5. The Big-Money Claim. Most state authorities point to exaggerated profit claims as the biggest problem in business opportunity and franchise sales. "Earn $10,000 a month in your spare time" sounds great, doesn't it? (Motto: "We can sling the zeros with the best of 'em.") If it's a franchise, any statement about earnings (regarding others in the system or your potential earnings) must appear in the Uniform Franchise Offering Circular. Antidote: Read the UFOC and find five franchise owners who have attained the earnings claimed.
6. The Couch Potato's Dream. "Make money in your spare time . . . This business can be operated on the phone while you're at the beach . . . Two hours a week earns $10,000 a month." (Motto: "Why not be lazy and rich?") Understand this and understand it now: The only easy money in a deal like this one will be made by the seller. Antidote: Get off the couch, and roll up your sleeves for some honest and rewarding work.
7. Location, Location, Location. Buyers are frequently disappointed by promises of services from third-party location hunters. "We'll place these pistachio dispensers in prime locations in your town." (Motto: "I've got 10 sweet locations that are going to make you rich.") Turns out all the best locations are taken and the bar owners will not insure the machines against damage by their inebriated patrons. Next thing you know, your dining room table is loaded with pistachio dispensers-and your kids don't even like pistachios. Antidote: Get in the car, and check for available locations.
8. The Disclosure Dance. "Disclosure? Well, we're, uh, exempt from disclosure because we're, uh, not a public corporation. Yeah, that's it." (Motto: "Trust me, kid.") No business-format franchisor, with very rare exception, is exempt from delivering a disclosure document at your first serious sales meeting or at least 10 business days before the sales takes place. Antidote: "Disclosure: Don't let your money leave your pocket without it."

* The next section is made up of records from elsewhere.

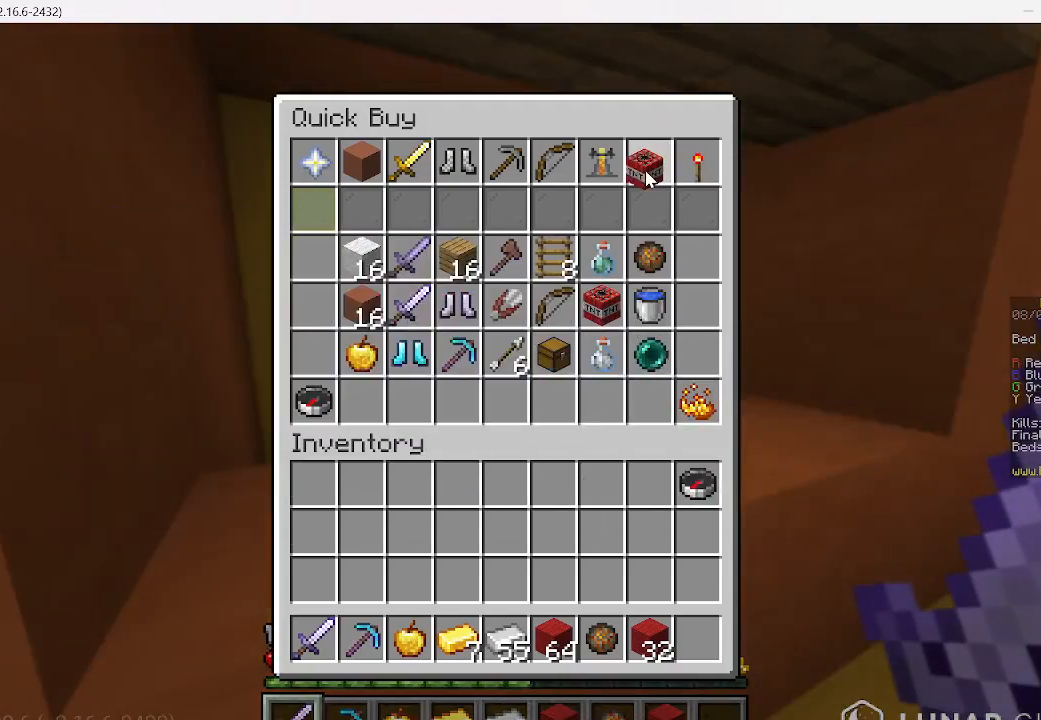
{"keys": [], "mouse": [], "events": []}
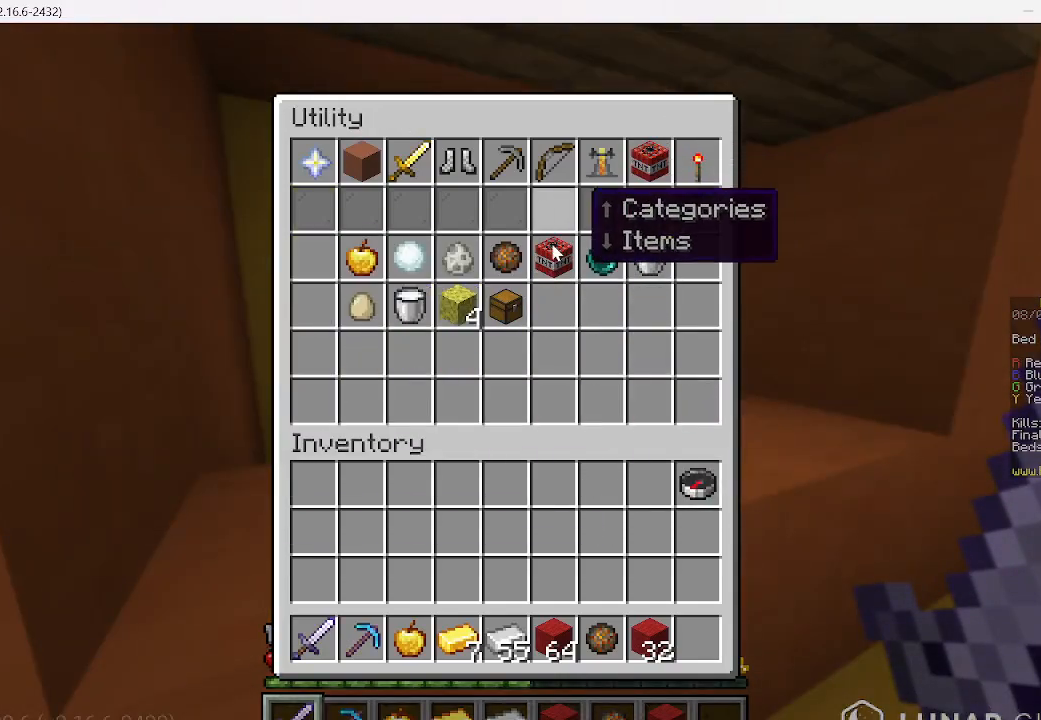
{"keys": [], "mouse": [], "events": []}
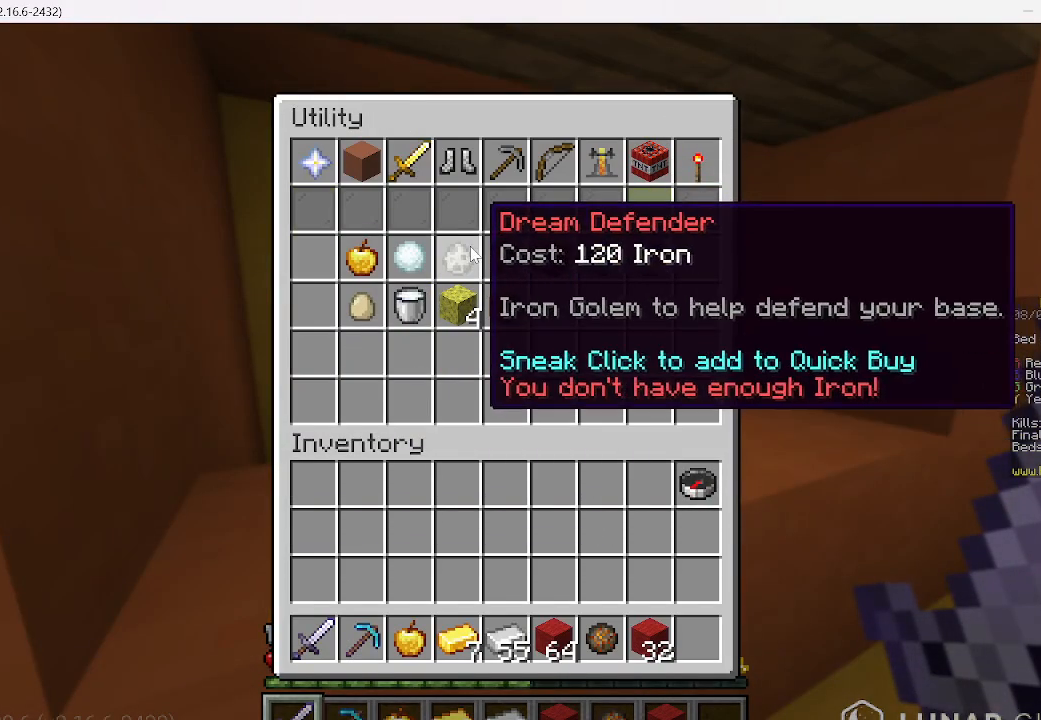
{"keys": [], "mouse": [], "events": []}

9. The Registration Ruse. You check out the franchisor with state authorities, and they respond, "Who?" (Motto: "Registration? We don't need no stinking registration!") Franchisors are required to register in 15 states; in Florida, Nebraska and Texas, franchisors may file for exemption. Antidote: If you are in a franchise registration state and the company is not registered, find out why. (Some companies are legitimately exempt.)
10. The Thinly Capitalized Franchisor. This franchisor dances lightly around the issue of its available capital. (Motto: "Don't you worry about all that bean-counter hocus-pocus. We don't.") Antidote: Take the UFOC to your accountant and learn what resources the franchisor has to back up its contractual obligations. If its capitalization is too thin or it has a negative net worth, it's not necessarily a scam, but the investment is riskier.
Andrew A. Caffey is a practicing franchise attorney in the Washington, DC, area; an internationally recognized specialist in franchise and business opportunity law; and former general counsel of the International Franchise Association.